Qu’est-ce au fond que la messe ? Nous le répétons, épisode après épisode, nous le découvrons peu à peu : renouvellement non sanglant du sacrifice de la croix, la messe est le même sacrifice offert par Jésus au calvaire, renouvelé sacramentellement sur l’autel. Le concile de Trente insiste sur cette identité :
Puisque dans ce sacrifice divin qui est accompli à la messe, est contenu et immolé ce même Christ qui s’est offert une fois pour toutes sur l’autel de la croix : ce saint concile enseigne que ce même sacrifice est vraiment propitiatoire […]. C’est, en effet, une seule et même victime ; c’est le même qui, s’offrant maintenant par le ministère des prêtres, s’est offert alors lui-même sur la croix. Seule la manière d’offrir diffère[1].
Qu’est-ce qu’un sacrifice ?
Formulés pour répondre à l’erreur protestante, les termes sont si clairs qu’il ne devrait pas y avoir de doute : la notion de sacrifice n’est pourtant plus à la mode aujourd’hui, méprisée et rejetée par un monde matérialiste et individualiste. Même dans le contexte chrétien, on affirme parfois que le sacrifice, forme primitive et brutale de religiosité, n’aurait plus de raison d’être, puisque Notre-Seigneur s’est offert une fois pour toutes à notre place.
Mieux comprendre ce qu’est un sacrifice, et comment la messe renouvelle le sacrifice du Christ, peut nous aider à nous y unir plus intimement et efficacement, en particulier au moment crucial de l’offertoire.
Pour saint Thomas d’Aquin[2], le sacrifice est l’acte suprême de la vertu de religion, cette partie de la justice qui nous relie à Dieu en nous conduisant à lui rendre (un peu de) ce que nous lui devons. Dépendant absolument – comme toute créature – de son Créateur, l’homme est le seul être matériel doué de raison et par là capable de prendre conscience de sa dépendance et de la manifester extérieurement par un acte particulier : le sacrifice.
==========
Recopiez fidèlement le passage du texte sur la messe situé entre « Pour saint Thomas » et « particulier : le sacrifice. », ces deux bornes comprises. Les enregistrements ne sont d'aucune utilité ici.

=== Enregistrements extraits ===
==========
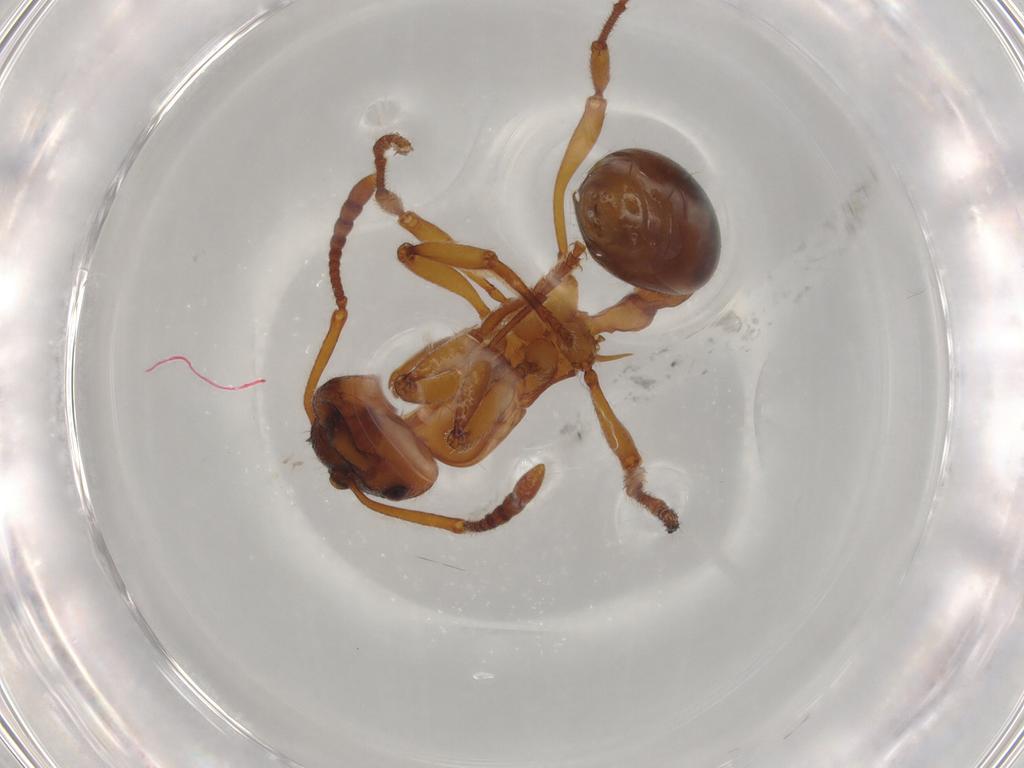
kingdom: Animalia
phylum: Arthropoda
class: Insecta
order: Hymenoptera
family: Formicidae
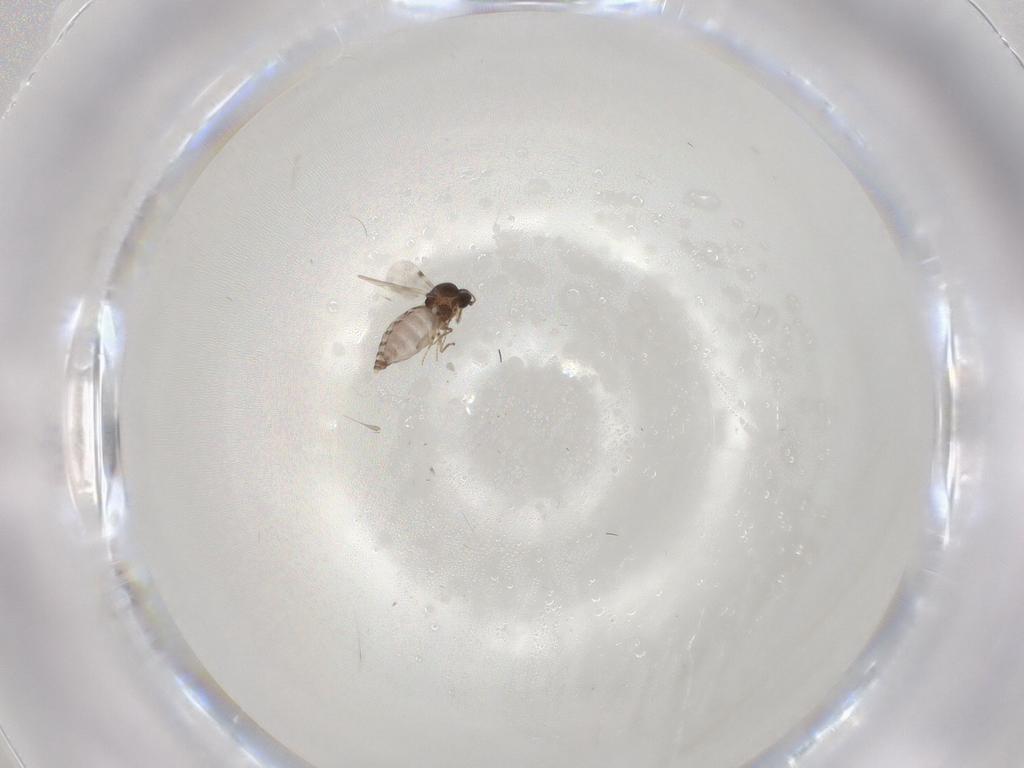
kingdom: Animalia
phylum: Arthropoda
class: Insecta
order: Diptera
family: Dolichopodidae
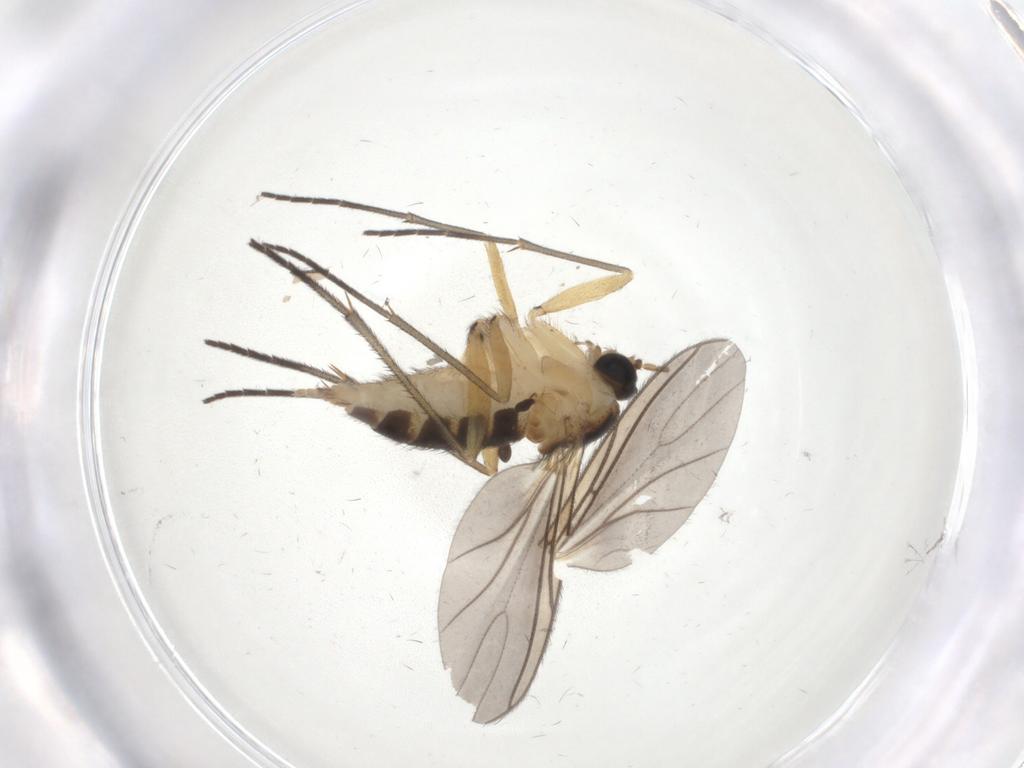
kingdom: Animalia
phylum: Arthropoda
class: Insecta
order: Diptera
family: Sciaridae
==========
=== Corrigé ===
Pour saint Thomas d’Aquin[2], le sacrifice est l’acte suprême de la vertu de religion, cette partie de la justice qui nous relie à Dieu en nous conduisant à lui rendre (un peu de) ce que nous lui devons. Dépendant absolument – comme toute créature – de son Créateur, l’homme est le seul être matériel doué de raison et par là capable de prendre conscience de sa dépendance et de la manifester extérieurement par un acte particulier : le sacrifice.